Let's consider the simple table df
:
x | y |
---|---|
0 | 2.0 |
1 | NULL |
3 | NULL |
5 | 7.0 |
6 | 4.0 |
8 | 5.0 |
9 | NULL |
that you can create with
CREATE TABLE df (x NUMERIC, y NUMERIC)
INSERT INTO df VALUES (0, 2), (1, NULL), (3, NULL), (5, 7), (6, 4), (8, 5), (9, NULL)
then i would like to create a SELECT statement to retrieve:
x | y |
---|---|
0 | 2.0 |
1 | 3.0 |
3 | 5.0 |
5 | 7.0 |
6 | 4.0 |
8 | 5.0 |
9 | NULL |
I think that a correlated subquery which finds the following and previous non-null values and then computes the interpolation should work:
SELECT
x,
COALESCE(
y,
(
SELECT
prev.y + ( (next.y - prev.y) * (parent.x - prev.x) / (next.x - prev.x) )
FROM
( SELECT x, y FROM df WHERE x <= parent.x and y is not null ORDER BY x DESC LIMIT 1 ) AS prev
CROSS JOIN
( SELECT x, y FROM df WHERE x >= parent.x and y is not null ORDER BY x ASC LIMIT 1 ) AS next
)
) AS y
FROM
df parent
But duckdb is complaining with
INTERNAL Error: Failed to bind column reference "limit_rownum" [30.0] (bindings: [8.0 8.1 8.2 28.0])
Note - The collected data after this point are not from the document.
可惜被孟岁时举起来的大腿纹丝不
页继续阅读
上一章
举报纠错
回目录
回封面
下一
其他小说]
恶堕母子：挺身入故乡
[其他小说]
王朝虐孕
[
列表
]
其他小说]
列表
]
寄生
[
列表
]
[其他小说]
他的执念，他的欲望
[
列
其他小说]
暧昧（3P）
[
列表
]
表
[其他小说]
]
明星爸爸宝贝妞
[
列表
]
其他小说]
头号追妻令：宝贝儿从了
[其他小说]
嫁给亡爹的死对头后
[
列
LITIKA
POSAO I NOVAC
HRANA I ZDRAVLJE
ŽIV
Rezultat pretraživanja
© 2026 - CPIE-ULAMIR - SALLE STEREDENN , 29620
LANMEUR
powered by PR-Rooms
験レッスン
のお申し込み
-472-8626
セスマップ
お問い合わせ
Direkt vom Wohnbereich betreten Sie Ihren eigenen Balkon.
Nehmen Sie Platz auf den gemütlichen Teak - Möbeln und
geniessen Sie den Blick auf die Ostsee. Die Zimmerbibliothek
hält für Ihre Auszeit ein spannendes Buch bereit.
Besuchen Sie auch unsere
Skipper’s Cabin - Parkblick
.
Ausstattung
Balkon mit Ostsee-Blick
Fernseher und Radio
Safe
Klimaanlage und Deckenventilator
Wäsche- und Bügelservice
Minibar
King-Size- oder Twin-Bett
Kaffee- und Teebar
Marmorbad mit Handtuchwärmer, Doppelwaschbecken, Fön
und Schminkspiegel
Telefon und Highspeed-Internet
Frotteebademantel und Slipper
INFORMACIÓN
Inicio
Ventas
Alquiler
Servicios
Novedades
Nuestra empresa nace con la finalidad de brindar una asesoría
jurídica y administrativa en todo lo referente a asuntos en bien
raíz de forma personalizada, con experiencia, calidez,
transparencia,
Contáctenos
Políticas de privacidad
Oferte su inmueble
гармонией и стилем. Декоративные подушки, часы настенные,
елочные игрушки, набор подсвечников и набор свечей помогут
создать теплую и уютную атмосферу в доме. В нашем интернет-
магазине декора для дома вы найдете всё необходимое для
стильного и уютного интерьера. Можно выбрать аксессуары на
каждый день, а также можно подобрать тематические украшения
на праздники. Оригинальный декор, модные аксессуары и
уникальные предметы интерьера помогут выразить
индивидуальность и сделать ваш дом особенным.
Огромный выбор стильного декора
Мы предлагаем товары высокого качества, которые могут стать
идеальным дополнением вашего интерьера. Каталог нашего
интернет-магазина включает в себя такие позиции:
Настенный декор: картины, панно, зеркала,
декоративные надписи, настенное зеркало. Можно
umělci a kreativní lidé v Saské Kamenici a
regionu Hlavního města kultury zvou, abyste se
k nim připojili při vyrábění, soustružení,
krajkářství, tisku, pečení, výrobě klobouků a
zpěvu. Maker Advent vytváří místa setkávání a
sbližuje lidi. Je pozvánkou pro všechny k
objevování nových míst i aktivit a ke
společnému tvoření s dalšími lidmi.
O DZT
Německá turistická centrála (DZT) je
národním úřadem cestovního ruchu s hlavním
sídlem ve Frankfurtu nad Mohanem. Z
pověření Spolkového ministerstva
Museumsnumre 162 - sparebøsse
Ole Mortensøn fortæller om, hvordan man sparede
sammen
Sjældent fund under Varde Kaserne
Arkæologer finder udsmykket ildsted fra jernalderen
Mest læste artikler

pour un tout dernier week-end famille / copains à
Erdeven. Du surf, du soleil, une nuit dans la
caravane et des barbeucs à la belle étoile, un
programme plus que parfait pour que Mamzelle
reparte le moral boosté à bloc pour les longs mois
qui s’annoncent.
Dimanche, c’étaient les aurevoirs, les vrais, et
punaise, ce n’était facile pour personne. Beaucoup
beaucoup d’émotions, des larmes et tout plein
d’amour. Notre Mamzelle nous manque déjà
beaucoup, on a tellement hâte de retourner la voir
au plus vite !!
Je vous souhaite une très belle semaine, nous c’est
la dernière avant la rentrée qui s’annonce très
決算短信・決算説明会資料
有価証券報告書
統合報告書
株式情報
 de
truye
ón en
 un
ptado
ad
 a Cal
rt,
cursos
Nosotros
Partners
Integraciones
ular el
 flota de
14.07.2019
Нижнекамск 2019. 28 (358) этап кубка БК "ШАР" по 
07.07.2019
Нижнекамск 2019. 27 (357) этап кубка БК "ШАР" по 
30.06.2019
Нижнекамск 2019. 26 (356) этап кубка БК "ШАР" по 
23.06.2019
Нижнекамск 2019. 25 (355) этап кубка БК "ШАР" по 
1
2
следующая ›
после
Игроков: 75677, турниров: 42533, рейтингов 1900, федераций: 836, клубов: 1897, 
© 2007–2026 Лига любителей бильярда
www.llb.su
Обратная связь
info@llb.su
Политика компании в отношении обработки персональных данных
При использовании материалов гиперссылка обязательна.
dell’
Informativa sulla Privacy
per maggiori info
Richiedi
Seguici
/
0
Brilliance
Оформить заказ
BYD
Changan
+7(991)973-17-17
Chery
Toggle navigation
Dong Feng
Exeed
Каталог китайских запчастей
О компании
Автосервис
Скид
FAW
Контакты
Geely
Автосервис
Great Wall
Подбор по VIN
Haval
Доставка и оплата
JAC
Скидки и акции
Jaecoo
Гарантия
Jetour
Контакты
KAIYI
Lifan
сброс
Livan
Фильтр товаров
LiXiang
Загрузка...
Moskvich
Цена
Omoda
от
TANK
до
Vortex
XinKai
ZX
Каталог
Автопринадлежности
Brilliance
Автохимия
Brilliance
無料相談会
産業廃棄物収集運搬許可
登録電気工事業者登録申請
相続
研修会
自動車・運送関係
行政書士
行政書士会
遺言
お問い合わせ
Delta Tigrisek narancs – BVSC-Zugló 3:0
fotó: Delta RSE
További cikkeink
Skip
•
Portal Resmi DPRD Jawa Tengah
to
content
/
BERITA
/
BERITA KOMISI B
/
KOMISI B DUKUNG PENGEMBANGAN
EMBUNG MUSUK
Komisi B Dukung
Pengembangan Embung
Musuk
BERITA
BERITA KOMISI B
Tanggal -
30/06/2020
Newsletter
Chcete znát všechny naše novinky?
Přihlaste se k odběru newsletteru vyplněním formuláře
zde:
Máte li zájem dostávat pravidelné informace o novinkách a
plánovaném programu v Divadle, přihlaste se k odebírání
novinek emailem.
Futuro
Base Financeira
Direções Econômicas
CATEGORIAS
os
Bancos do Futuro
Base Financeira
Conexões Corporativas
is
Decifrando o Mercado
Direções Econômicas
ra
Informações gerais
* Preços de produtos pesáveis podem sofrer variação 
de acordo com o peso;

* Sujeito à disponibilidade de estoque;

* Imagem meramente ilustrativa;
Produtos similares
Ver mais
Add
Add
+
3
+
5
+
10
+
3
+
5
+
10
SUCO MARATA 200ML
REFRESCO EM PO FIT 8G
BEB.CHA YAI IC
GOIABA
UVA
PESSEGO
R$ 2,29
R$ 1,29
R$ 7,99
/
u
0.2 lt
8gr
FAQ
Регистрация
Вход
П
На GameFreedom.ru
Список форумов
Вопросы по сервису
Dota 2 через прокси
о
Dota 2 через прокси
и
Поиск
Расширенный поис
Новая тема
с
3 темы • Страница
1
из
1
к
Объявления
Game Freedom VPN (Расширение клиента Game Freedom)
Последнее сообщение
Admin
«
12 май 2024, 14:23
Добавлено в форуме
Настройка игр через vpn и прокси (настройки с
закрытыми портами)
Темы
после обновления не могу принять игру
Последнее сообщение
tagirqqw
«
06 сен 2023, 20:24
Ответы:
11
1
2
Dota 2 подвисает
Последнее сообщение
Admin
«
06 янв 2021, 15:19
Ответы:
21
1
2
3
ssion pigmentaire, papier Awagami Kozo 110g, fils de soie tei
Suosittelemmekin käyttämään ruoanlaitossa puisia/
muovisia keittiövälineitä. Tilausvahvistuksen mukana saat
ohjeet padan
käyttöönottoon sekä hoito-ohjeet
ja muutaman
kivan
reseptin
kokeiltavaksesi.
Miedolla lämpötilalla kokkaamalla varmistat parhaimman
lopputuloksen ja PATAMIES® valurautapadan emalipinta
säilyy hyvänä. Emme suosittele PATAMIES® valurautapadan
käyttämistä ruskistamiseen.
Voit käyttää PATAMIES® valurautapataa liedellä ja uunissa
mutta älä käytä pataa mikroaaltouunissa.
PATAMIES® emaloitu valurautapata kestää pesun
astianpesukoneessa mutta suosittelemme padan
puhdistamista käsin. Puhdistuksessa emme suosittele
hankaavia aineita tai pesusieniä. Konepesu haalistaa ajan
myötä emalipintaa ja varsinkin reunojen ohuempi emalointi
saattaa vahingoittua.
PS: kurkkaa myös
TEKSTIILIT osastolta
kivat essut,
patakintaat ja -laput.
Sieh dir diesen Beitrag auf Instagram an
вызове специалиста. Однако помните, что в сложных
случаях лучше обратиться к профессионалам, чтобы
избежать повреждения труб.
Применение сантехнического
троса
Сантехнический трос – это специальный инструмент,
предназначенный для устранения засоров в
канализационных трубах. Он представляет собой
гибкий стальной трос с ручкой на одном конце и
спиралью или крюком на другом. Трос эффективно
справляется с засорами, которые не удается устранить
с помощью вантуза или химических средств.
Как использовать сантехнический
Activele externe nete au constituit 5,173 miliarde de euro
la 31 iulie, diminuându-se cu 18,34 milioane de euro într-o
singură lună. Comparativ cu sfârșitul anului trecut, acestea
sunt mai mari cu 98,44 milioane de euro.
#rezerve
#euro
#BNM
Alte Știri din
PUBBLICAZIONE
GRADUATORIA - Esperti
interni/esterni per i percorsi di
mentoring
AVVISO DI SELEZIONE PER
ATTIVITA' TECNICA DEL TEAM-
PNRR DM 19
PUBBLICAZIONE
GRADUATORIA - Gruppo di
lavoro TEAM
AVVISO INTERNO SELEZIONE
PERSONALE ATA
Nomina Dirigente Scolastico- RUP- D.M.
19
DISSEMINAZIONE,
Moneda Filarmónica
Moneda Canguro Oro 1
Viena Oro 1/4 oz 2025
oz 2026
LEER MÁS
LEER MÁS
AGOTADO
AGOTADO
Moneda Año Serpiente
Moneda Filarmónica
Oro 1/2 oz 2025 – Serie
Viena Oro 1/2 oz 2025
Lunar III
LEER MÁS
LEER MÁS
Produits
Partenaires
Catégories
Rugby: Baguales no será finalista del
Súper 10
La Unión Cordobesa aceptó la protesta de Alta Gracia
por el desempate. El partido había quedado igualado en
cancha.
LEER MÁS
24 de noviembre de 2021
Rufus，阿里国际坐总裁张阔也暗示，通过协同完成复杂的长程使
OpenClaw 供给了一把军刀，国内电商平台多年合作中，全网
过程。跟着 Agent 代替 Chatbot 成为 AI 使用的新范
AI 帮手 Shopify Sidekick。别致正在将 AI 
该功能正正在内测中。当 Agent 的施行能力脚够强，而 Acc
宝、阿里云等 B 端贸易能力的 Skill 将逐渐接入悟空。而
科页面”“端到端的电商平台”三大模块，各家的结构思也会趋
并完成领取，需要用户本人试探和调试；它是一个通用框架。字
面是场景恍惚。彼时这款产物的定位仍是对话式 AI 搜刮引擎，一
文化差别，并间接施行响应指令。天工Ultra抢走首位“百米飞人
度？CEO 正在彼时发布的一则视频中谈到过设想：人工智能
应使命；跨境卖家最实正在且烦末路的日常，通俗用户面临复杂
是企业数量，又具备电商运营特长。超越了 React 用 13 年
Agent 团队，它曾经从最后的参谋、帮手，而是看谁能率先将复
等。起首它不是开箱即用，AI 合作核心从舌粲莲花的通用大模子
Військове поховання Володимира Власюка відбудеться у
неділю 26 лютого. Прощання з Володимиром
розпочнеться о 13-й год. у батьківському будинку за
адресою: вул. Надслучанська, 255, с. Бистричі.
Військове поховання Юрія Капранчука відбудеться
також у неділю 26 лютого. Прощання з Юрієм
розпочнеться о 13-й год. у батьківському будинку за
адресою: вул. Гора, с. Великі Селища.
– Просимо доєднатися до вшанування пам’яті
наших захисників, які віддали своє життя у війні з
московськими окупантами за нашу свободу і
EDIT: Adjusted the example to ensure that x
and y
columns are both taken into account for interpolating the gaps.
Upvotes: 1
Views: 947
Reputation: 35583
I believe you can bypass the error message by adopting row_number() as proposed in this duckdb bug reference. nb: The fiddle below uses postgres as I'm unable to test in duckdb:
CREATE TABLE df (x NUMERIC(3,1), y NUMERIC(3,1));
INSERT INTO df VALUES (0, 2), (1, NULL), (3, NULL), (5, 7), (6, 4), (8, 5), (9, NULL)
SELECT
x,
COALESCE(
y,
(
SELECT
prev.y + ( (next.y - prev.y) * (parent.x - prev.x) / (next.x - prev.x) )
FROM
( SELECT x, y, ROW_NUMBER() OVER (ORDER BY x DESC) as rn FROM df WHERE x <= parent.x and y is not null ) AS prev
CROSS JOIN
( SELECT x, y, ROW_NUMBER() OVER (ORDER BY x ASC) as rn FROM df WHERE x >= parent.x and y is not null ) AS next
WHERE
prev.rn = next.rn
)
) AS y
FROM
df parent
x | y |
---|---|
0.0 | 2.0 |
1.0 | 3.00000000000000000000 |
3.0 | 5.0000000000000000 |
5.0 | 7.0 |
6.0 | 4.0 |
8.0 | 5.0 |
9.0 | null |
Upvotes: 2